# EXERCISE:
With the records below as your source, retype each line exactly from the top down to the line that contains "right ankle: (282, 242)", and include that line.

# RECORDS SUPPLIED:
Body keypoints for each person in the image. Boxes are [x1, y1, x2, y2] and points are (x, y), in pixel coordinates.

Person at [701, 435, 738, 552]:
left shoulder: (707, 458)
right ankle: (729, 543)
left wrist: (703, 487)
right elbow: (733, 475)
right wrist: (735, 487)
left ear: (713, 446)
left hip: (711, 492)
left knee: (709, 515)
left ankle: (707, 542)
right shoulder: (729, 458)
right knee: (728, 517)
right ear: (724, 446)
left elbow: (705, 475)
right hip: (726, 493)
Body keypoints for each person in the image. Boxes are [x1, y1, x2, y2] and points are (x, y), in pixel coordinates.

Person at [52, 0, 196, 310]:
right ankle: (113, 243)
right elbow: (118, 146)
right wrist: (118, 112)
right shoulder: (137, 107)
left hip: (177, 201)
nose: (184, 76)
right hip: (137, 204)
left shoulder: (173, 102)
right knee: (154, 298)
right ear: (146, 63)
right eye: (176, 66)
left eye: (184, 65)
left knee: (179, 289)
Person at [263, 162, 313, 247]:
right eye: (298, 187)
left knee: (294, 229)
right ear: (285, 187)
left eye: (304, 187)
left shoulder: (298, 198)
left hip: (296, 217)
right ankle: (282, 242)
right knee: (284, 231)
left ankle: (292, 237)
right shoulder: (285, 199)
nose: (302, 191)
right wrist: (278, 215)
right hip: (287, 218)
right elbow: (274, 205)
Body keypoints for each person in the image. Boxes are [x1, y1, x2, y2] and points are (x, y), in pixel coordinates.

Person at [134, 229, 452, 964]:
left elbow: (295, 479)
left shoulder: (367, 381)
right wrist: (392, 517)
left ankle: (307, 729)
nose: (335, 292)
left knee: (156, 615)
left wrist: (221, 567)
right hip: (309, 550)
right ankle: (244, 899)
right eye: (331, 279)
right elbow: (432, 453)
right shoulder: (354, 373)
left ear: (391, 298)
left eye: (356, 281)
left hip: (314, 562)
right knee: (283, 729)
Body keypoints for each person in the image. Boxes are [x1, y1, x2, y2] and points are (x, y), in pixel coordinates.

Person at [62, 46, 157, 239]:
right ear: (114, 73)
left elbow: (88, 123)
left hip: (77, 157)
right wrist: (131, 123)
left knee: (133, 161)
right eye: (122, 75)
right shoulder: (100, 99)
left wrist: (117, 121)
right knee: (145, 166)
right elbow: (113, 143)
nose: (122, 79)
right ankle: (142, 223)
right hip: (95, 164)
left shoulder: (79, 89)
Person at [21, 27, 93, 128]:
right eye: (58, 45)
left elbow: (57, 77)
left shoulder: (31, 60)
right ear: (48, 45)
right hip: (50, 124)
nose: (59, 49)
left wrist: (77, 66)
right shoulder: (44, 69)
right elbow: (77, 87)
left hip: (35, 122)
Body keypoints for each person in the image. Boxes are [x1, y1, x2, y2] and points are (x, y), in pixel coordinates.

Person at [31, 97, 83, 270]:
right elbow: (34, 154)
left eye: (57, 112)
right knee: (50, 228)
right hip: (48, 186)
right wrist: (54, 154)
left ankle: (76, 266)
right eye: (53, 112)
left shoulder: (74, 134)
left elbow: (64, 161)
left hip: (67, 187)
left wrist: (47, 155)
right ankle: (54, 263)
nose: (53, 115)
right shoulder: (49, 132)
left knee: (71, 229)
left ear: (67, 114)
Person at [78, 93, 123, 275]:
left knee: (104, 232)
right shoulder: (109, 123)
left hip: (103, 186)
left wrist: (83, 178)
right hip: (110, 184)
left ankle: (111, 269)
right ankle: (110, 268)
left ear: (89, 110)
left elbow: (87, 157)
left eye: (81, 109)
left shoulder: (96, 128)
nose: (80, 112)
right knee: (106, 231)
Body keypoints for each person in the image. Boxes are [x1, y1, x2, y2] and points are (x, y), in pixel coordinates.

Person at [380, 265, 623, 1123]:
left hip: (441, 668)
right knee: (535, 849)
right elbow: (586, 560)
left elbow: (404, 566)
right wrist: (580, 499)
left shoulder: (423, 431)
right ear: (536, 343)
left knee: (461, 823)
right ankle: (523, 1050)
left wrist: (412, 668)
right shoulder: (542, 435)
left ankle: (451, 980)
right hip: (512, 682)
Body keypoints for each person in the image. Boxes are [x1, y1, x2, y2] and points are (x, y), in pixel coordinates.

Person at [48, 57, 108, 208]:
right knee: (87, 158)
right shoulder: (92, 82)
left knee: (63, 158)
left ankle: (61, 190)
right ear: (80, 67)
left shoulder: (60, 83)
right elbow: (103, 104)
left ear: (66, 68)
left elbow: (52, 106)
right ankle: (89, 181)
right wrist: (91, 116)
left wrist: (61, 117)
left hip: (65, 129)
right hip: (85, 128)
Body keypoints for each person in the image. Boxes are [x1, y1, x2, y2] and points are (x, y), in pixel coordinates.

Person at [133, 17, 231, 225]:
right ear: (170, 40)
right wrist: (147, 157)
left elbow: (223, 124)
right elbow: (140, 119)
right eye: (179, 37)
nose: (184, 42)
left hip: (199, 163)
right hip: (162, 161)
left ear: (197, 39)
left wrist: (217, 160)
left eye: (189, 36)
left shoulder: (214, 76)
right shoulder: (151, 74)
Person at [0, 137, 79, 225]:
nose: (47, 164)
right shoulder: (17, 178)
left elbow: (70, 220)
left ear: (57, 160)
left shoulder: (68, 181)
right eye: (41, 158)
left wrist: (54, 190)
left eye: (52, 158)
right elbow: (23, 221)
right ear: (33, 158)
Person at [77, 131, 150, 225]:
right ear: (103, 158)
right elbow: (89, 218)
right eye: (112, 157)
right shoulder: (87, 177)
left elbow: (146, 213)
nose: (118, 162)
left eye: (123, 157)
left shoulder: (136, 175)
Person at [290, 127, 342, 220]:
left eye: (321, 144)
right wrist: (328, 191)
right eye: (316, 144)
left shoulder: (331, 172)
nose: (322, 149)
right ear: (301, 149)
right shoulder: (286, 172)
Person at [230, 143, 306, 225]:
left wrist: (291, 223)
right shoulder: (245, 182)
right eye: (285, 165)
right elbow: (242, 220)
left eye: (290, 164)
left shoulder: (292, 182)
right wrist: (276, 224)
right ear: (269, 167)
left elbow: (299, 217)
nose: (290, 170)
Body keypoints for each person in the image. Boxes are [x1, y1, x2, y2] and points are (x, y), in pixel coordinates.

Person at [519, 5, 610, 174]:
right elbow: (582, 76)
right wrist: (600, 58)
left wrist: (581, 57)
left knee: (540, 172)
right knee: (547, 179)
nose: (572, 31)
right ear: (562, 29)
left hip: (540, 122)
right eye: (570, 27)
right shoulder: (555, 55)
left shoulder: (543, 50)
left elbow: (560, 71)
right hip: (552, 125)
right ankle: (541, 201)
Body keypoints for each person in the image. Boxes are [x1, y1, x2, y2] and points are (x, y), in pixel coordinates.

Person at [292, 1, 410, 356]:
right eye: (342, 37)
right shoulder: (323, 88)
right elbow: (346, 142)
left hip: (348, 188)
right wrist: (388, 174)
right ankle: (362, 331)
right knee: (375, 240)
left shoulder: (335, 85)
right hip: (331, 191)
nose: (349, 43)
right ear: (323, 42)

# TASK ANSWER:
Body keypoints for each person in the image. Boxes are [x1, y1, x2, y2] and points are (x, y), in pixel coordinates.

Person at [701, 435, 738, 552]:
left shoulder: (707, 458)
right ankle: (729, 543)
left wrist: (703, 487)
right elbow: (733, 475)
right wrist: (735, 487)
left ear: (713, 446)
left hip: (711, 492)
left knee: (709, 515)
left ankle: (707, 542)
right shoulder: (729, 458)
right knee: (728, 517)
right ear: (724, 446)
left elbow: (705, 475)
right hip: (726, 493)
Body keypoints for each person in the image. Boxes are [x1, y1, x2, y2] and points are (x, y), in pixel coordinates.

Person at [52, 0, 196, 310]:
right ankle: (113, 243)
right elbow: (118, 146)
right wrist: (118, 112)
right shoulder: (137, 107)
left hip: (177, 201)
nose: (184, 76)
right hip: (137, 204)
left shoulder: (173, 102)
right knee: (154, 298)
right ear: (146, 63)
right eye: (176, 66)
left eye: (184, 65)
left knee: (179, 289)
Person at [263, 162, 313, 247]:
right eye: (298, 187)
left knee: (294, 229)
right ear: (285, 187)
left eye: (304, 187)
left shoulder: (298, 198)
left hip: (296, 217)
right ankle: (282, 242)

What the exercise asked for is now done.